Ramesh: Outstanding payments due!
But jokes apart folks, we like calling ourselves enablers. What I mean by that is, we built a platform for community to use. We onboard customer and we get out of the way, we trust our customers will do the right things within their app architecture. But that’s not always the case & our customers encounter problems which boils down to be an app architecture issue or a cloud anti-pattern. What we want to do now is be enablers & guardians, meaning provide a self-service mechanism with which you can find loopholes in your app/deployment. Question is how we can empower our Developers ?
Karun: Awesome. So here come CF App Blocker new CTK addon!
Ramesh: Do we really need CTK CF Blocker when you’ve Hystrix Circuit breaker?
Karun: yes, we still would need. Not all apps deployed are Spring apps. Hystrix Circuit breaker is the design pattern to make apps fault tolerant. However not all technologies have the implementation of this pattern we saw it in Java apps and python apps too, but we’ve apps using other than these 2 stacks. Also CF Blocker complements these design patterns, if an app is bound to hystrix circuit breaker, CTK CF blocker on the app can help with failure test cases …
Ramesh: Not sure I get that. Please explain more…

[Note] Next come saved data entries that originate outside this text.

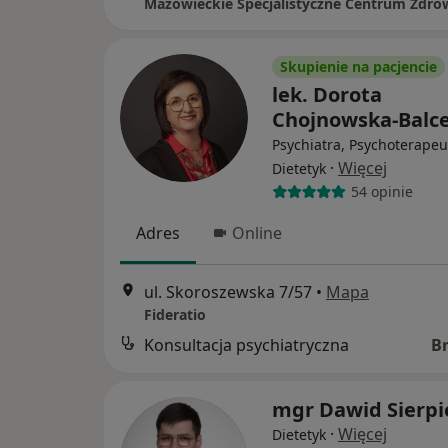
Skupienie na pacjencie
lek. Dorota
Chojnowska-Balc
Psychiatra, Psychoterapeu
·
Więcej
Dietetyk
54 opinie
Adres
Online
ul. Skoroszewska 7/57
•
Mapa
Fideratio
Konsultacja psychiatryczna
B
mgr Dawid Sierpi
·
Więcej
Dietetyk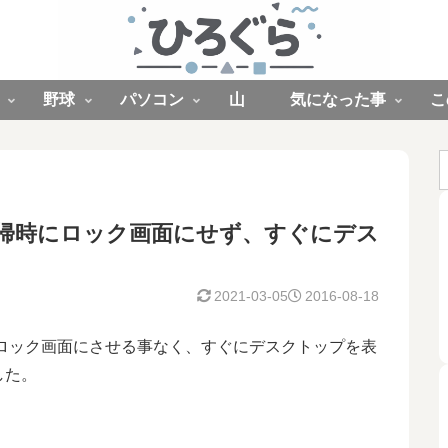
野球
パソコン
山
気になった事
こ
の復帰時にロック画面にせず、すぐにデス
2021-03-05
2016-08-18
時にロック画面にさせる事なく、すぐにデスクトップを表
した。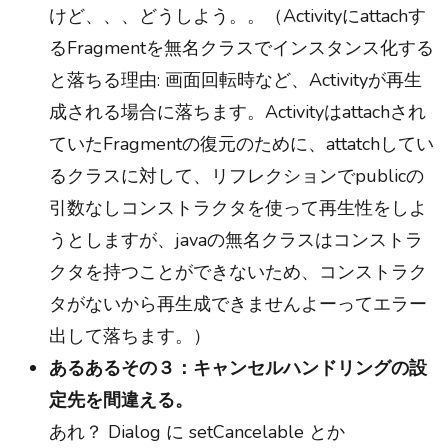
けど、、、どうしよう。。（Activityにattachす
るFragmentを無名クラスでインスタンス化する
と落ちる理由: 画面回転時など、Activityが再生
成される場合に落ちます。Activityはattachされ
ていたFragmentの復元のために、attatchしてい
るクラスに対して、リフレクションでpublicの
引数なしコンストラクタを使って再生性をしよ
うとしますが、javaの無名クラスはコンストラ
クタを持つことができないため、コンストラク
タがないから再生成できませんよーってエラー
出して落ちます。）
あるあるその３：キャンセルハンドリングの設
定先を間違える。
あれ？ Dialog に setCancelable とか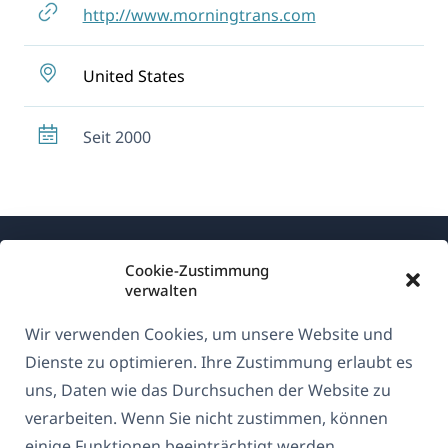
http://www.morningtrans.com
United States
Seit 2000
Cookie-Zustimmung
verwalten
Wir verwenden Cookies, um unsere Website und
Über WPML
Dienste zu optimieren. Ihre Zustimmung erlaubt es
DSGVO & Datenschutzrichtlinie
uns, Daten wie das Durchsuchen der Website zu
verarbeiten. Wenn Sie nicht zustimmen, können
(öffnet
Unserem Team beitreten
einige Funktionen beeinträchtigt werden.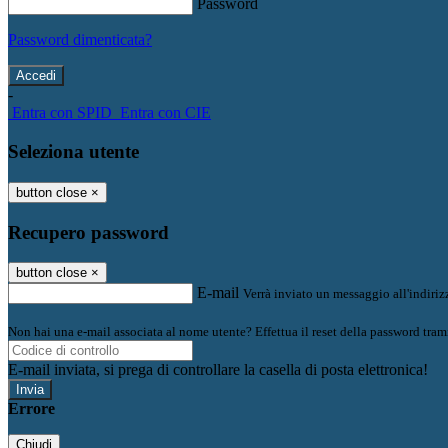
Password
Password dimenticata?
-
Entra con SPID
Entra con CIE
Seleziona utente
button close
×
Recupero password
button close
×
E-mail
Verrà inviato un messaggio all'indirizz
Non hai una e-mail associata al nome utente? Effettua il reset della password tram
E-mail inviata, si prega di controllare la casella di posta elettronica!
Errore
Chiudi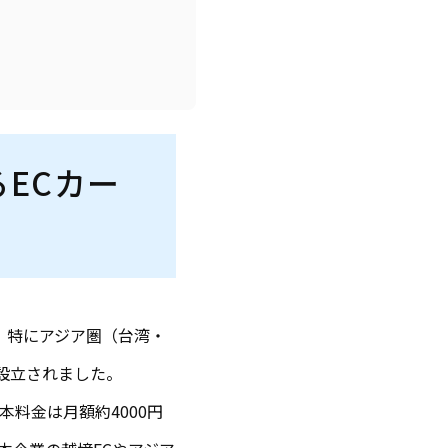
るECカー
に、特にアジア圏（台湾・
に設立されました。
本料金は月額約4000円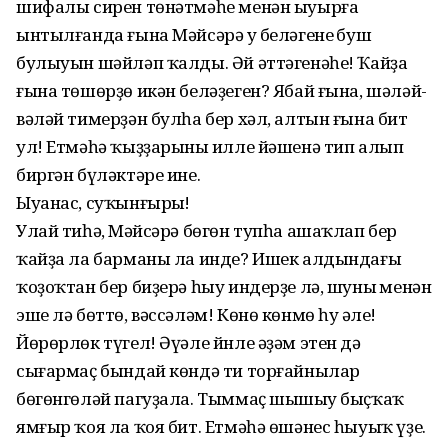
шифалы сирен төнәтмәһе менән ыуырға
ынтылғанда ғына Мәйсәрә уң беләгенең буш
булыуын шәйләп ҡалды. Әй әттәгенәһе! Ҡайҙа
ғына төшөрҙө икән беләҙеген? Ябай ғына, шәләй-
вәләй тимерҙән булһа бер хәл, алтын ғына бит
ул! Етмәһә ҡыҙҙарының илле йәшенә тип алып
биргән бүләктәре ине.
Ыуанас, суҡынғырың!
Улай тиһәң, Мәйсәрә бөгөн тупһа ашаҡлап бер
ҡайҙа ла барманы ла инде? Ишек алдындағы
ҡоҙоҡтан бер биҙерә һыу индерҙе лә, шуның менән
эше лә бөттө, вәссәләм! Көнө көнмө һуң әле!
Йөрөрлөк түгел! Әүәле йнле әҙәм этен дә
сығармаҫ бындай көндә ти торғайнылар
бөгөнгөләй пагуҙала. Тыммаҫ шыңшыу быҫҡаҡ
ямғыр ҡоя ла ҡоя бит. Етмәһә өшәнес һыуыҡ үҙе.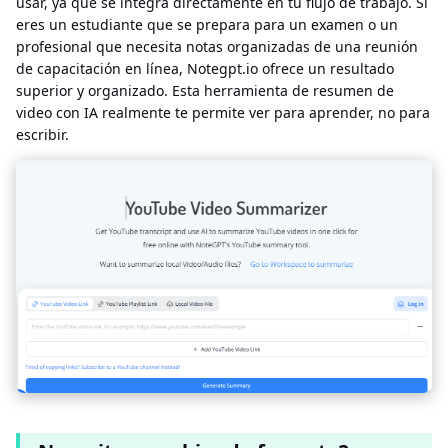
usar, ya que se integra directamente en tu flujo de trabajo. Si
eres un estudiante que se prepara para un examen o un
profesional que necesita notas organizadas de una reunión
de capacitación en línea, Notegpt.io ofrece un resultado
superior y organizado. Esta herramienta de resumen de
video con IA realmente te permite ver para aprender, no para
escribir.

Karun : No matter how good we design, no matter if we follow 12-factor design patterns, in real world as in this case Weather service is dependent on 3rd party, which if goes down would result in Concert app’s failure thus eventually web app fails. Couple of questions to keep in mind:
How to verify app’s behavior if 3rd party goes offline?

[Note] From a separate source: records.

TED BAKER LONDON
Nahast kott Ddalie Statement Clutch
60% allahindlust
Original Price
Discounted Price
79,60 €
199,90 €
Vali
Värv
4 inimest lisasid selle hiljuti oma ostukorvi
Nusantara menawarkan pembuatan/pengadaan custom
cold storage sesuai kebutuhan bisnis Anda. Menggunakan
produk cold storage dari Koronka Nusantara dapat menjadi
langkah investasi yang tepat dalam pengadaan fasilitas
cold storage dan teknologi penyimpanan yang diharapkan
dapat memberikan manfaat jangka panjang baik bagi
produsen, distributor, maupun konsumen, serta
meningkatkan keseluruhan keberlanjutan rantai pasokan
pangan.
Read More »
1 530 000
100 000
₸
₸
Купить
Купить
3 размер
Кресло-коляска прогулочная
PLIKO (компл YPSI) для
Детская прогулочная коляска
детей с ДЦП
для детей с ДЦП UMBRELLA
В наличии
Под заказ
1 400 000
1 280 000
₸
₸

What if Concert database goes offline?
What if Weather microservice misbehaves?
Ramesh : Why can’t we use hystrix Circuit Breaker for Weather service?
Karun : Yes we can… and should in fact. Having something like cf blocker programmed to run interval of time, will simulate cascading failures seamlessly every interval of time and thus generates job for circuit breaker…
Karun : Here is more accurate interaction of microservices / spring app behavior within PCF.
You can see Config server is dependent on GitRepo. & services dependent on spring cloud services that includes Service Registry and Circuit Breaker. In this both Weather and Concert are bound to SCS (internal services of PCF) and Message Broker & DBs external to services.
How to target specific bound services to the app
How to disable traffic to an app
How to block traffic from a service to backend database, but yet allow access from another service. Note the difference we are not killing database here, which may eventually impact other services, but we are only blocking traffic from app to database.
We do that via IP Table rules.
Ramesh : Do more OSS.
Ramesh : So what’s next ? Our high-level goals
Build confidence in our services by running gamedays (targeted failure attacks).
And yes, finally – we are big on contributions to the community. So we will continue to push our work outwards in to the OSS community.